The image of God is a powerful truth: we are made in it, and our concern should be for every image-bearer. This stretches from the fetus to the mother, and back again. The basic human right to life is founded on simply this: God creates life, and calls it good. If we take this seriously, as we ought, then we must own up to the fact that life is worth preserving if at all possible, regardless of the cost. Sacrificing our children to our whims, to our preferences, or to our sense of timing all spit in the face of a God who breathes life and calls it good.

Image via Flickr.


Published by

J.F. Arnold

James received his MA in Philosophy of Religion at Talbot School of Theology in 2013. He holds a BA in Biblical Studies from Biola University, and is a graduate and perpetual member of the Torrey Honors Institute. James blogs on a number of subjects, including technology, theology, and hip-hop. He has written for Biola’s Center for Christianity, Culture, & the Arts, The Gospel Coalition, and he is an editor for Mere Orthodoxy. You can also keep up with him on Twitter (@jamesfarnold).

  • Don White

    This is the philosophy that leads governments to assist adults in suicide when life becomes inconvenient, as in the case of the 45-year-old Belgian twins just weeks ago. The deaf men began to lose their sight, so they decided death was the better option, and local authorities agreed – and assisted. (What would Helen Keller say to such a choice?)

    Gianna Jessen, a young woman who actually survived abortion in 1977, said it best: “If abortion is about women’s rights, then where were mine?”

    Don White (www.ouramericanfaith.com)

  • http://twitter.com/oxenhamuncensrd Oxenham

    Mr. Arnold,

    While I agree with most of the points your article (even if the logical diagram is a bit messy) I would like to provide a cautionary word.

    It is easy to make decisions and judgments from the armchair. It’s difficult to make them when we are actually in those places. To be in a place to consider an abortion one must be more terrified, more fearful, more afraid than they’ve ever been in their entire life. Let us not be quick to judge but slow to speak and quick to love.

  • jamesfarnold

    “Slow to speak and quick to love.”

    I hope I’ve done both of these in my actions, and even in my article here.

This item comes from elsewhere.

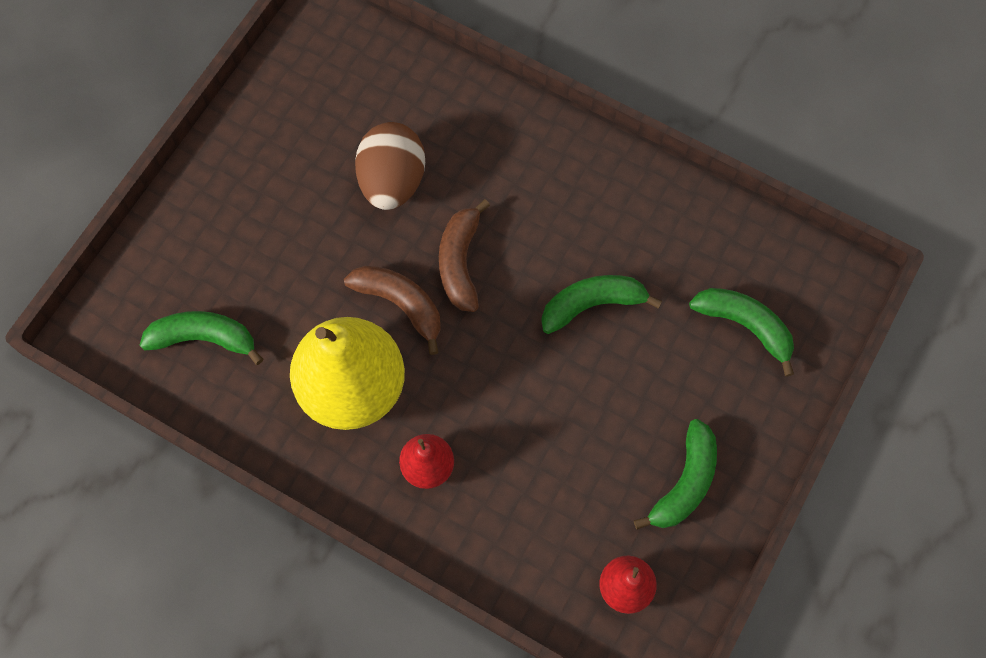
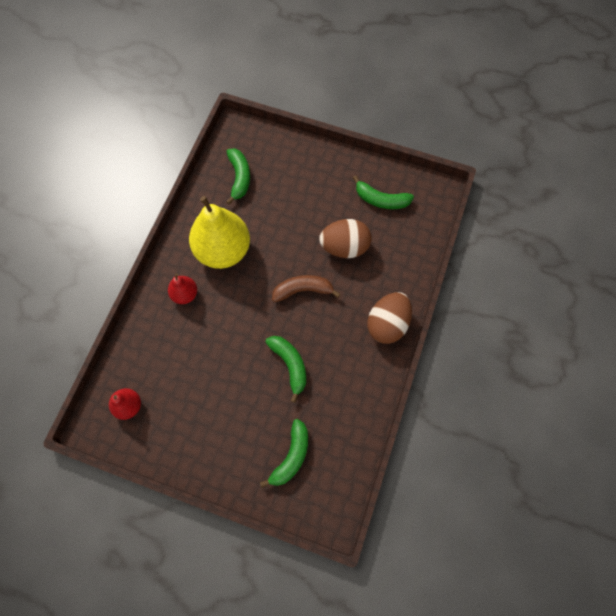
camera: 80 degrees right, 0 degrees up
(400, 304) = (273, 264): brown banana -> none
(546, 143) = (387, 324): none -> brown egg
(685, 482) = (190, 431): green banana -> green banana (381, 200)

    It is absolutely easy to make armchair decisions. It’s easy to pass judgment on complex situations from the seat of an outside observer. As a male who has written on abortion in the past, I’m well aware of that.

    But love will happen in relationship, and is more difficult to have on blogs. If I have friends who have had abortions, or are considering one, I pray will simultaneously love them and stand for what I believe is right.

    We should love, but we should not step away from what seems to be clear truth.

  • Agamet

    Good thoughts Arnold. I like the nuanced view of “rights” with life as a basic right which both foetus and mother share equally.

  • Michael Donahue

    Mr. Oxenham,

    If we do not “make decisions and judgments from the armchair” we will end up making them in the heat of the moment. Far too many in the evangelical community have refused to address this issue in recent years for fear of being labeled “judgmental.” Would it be judgmental to call suicide murder, since “to be in a place to consider [suicide] one must be more terrified, more fearful, more afraid than they’ve ever been in their entire life”? The same goes for any type of homicide. Why not stand together against the abortion holocaust that has whipped out 1/3 of our generation, having compassion on the vulnerable girls who have been the victims, while also forcing an apathetic selfish society to face the issue? I think Mr. Arnold’s article does just that. The only “cautionary word” we should be offering should be directed toward complacent Christians who are more interested in saving face than saving lives.

  • Mike Toreno

    I totally agree. Women are just containers.

  • jamesfarnold

    The point of this post wasn’t to lower the status of women, but to raise the status of fetuses.